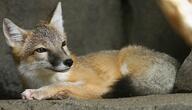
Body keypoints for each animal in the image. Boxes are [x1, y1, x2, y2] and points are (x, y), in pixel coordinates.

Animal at [2, 1, 178, 99]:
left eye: (63, 44)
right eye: (41, 50)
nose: (69, 62)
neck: (44, 79)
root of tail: (174, 62)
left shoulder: (98, 84)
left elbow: (60, 84)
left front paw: (38, 92)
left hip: (126, 57)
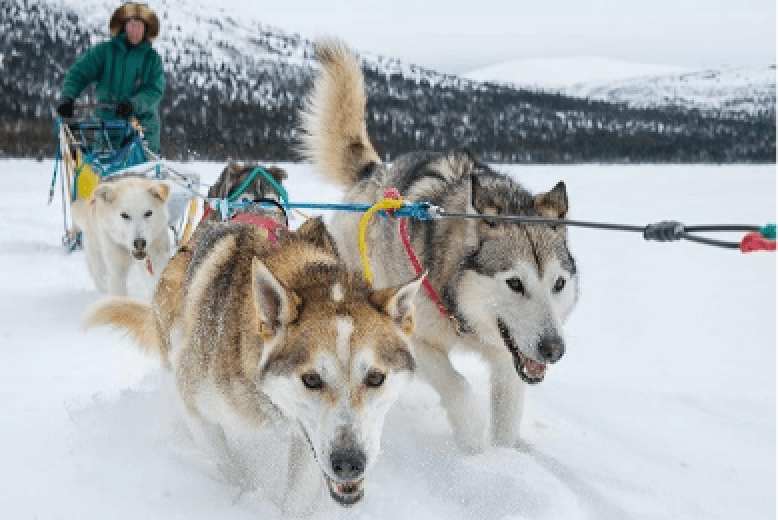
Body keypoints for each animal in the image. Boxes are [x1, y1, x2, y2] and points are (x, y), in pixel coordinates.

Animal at [84, 217, 422, 512]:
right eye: (311, 379)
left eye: (376, 378)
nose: (349, 463)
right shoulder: (198, 409)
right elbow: (231, 471)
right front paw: (243, 499)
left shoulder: (307, 437)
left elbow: (297, 496)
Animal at [298, 40, 576, 452]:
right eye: (514, 283)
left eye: (558, 283)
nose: (553, 349)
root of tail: (375, 173)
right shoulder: (417, 340)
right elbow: (457, 386)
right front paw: (473, 445)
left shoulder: (508, 358)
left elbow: (507, 418)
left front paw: (504, 457)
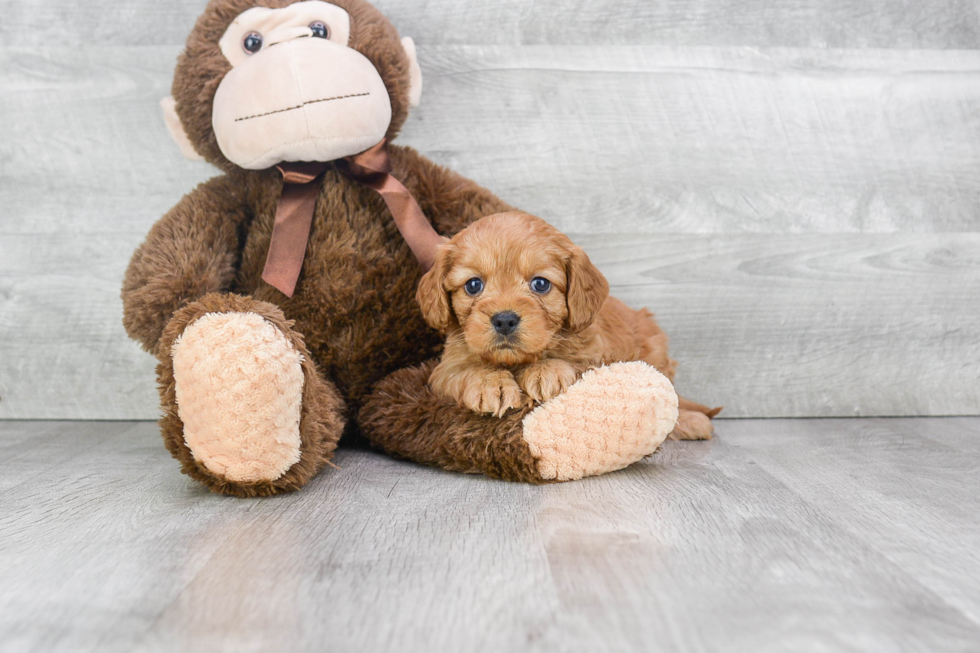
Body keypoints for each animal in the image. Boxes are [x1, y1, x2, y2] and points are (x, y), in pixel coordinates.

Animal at [418, 211, 716, 440]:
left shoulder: (596, 358)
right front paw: (488, 384)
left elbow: (571, 363)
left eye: (540, 284)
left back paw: (692, 421)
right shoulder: (444, 370)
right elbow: (462, 372)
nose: (504, 320)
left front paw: (545, 371)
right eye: (473, 285)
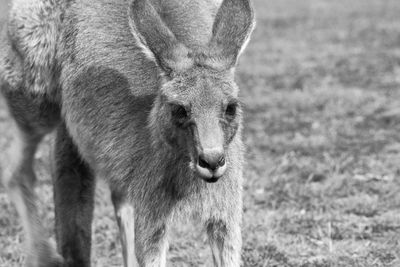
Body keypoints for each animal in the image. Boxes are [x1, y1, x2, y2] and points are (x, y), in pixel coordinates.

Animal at [0, 0, 255, 266]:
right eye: (179, 110)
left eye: (231, 107)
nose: (212, 161)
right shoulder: (152, 214)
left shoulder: (225, 211)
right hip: (36, 83)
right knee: (15, 171)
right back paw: (46, 255)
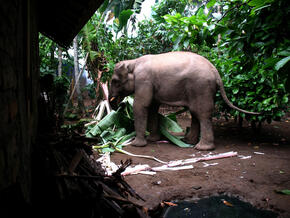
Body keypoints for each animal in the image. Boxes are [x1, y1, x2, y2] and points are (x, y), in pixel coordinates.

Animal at [109, 51, 258, 150]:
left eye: (114, 81)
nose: (118, 104)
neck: (133, 62)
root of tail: (216, 72)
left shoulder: (144, 80)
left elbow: (141, 106)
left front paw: (136, 144)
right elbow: (152, 107)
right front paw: (153, 140)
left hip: (201, 86)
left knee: (202, 113)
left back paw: (202, 148)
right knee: (196, 112)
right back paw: (189, 141)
┄┄┄┄┄┄┄┄┄┄┄┄┄┄┄┄┄┄┄┄
#### Try it
In your copy, repeat the records above exactly and include no images.

#### Final answer
Body keypoints for each animal in the image. Boxes are [x1, y1, x2, y2] and points are (x, y), in pixel coordinates.

Animal at [2, 1, 178, 99]:
left eye: (63, 44)
right eye: (41, 50)
nose: (69, 62)
neck: (44, 79)
root of tail: (174, 62)
left shoulder: (98, 84)
left elbow: (60, 84)
left front paw: (38, 92)
left hip: (126, 57)
Body keypoints for each animal in the image. Boxes are [x1, y1, x2, y2] and points are (x, y), in pixel coordinates.

Animal at [84, 217, 422, 512]:
right eye: (311, 379)
left eye: (376, 378)
nose: (349, 463)
right shoulder: (198, 409)
right elbow: (231, 471)
right front paw: (243, 499)
left shoulder: (307, 437)
left elbow: (297, 496)
Animal at [298, 40, 576, 452]:
right eye: (514, 283)
left eye: (558, 283)
nose: (553, 349)
root of tail: (375, 173)
right shoulder: (417, 340)
right elbow: (457, 386)
right front paw: (473, 445)
left shoulder: (508, 358)
left elbow: (507, 418)
left front paw: (504, 457)
Body keypoints for each animal in the image. Boxes are [x1, y1, x2, y2] and points are (x, y), in pixel coordinates.

Animal at [418, 211, 716, 440]:
left shoulder: (596, 358)
right front paw: (488, 384)
left elbow: (571, 363)
left eye: (540, 284)
left back paw: (692, 421)
right shoulder: (444, 370)
right elbow: (462, 372)
nose: (504, 320)
left front paw: (545, 371)
right eye: (473, 285)
Body keypoints for each animal in the image. Boxes are [x1, y1, x2, y2] and points are (x, y), in pixel coordinates.

Animal at [0, 0, 255, 266]:
right eye: (179, 110)
left eye: (231, 107)
nose: (212, 161)
right shoulder: (152, 214)
left shoulder: (225, 211)
right hip: (36, 83)
right knee: (15, 171)
right back paw: (46, 255)
Body keypoints for each animal in the image. Boxes are [x1, y1, x2, y2] and points are (x, y), in pixel coordinates.

Animal at [109, 51, 258, 150]:
left eye: (114, 81)
nose: (118, 104)
neck: (133, 62)
root of tail: (216, 72)
left shoulder: (144, 80)
left elbow: (141, 106)
left front paw: (136, 144)
right elbow: (152, 107)
right front paw: (153, 140)
left hip: (201, 86)
left knee: (202, 113)
left back paw: (202, 148)
right knee: (196, 112)
right back paw: (189, 141)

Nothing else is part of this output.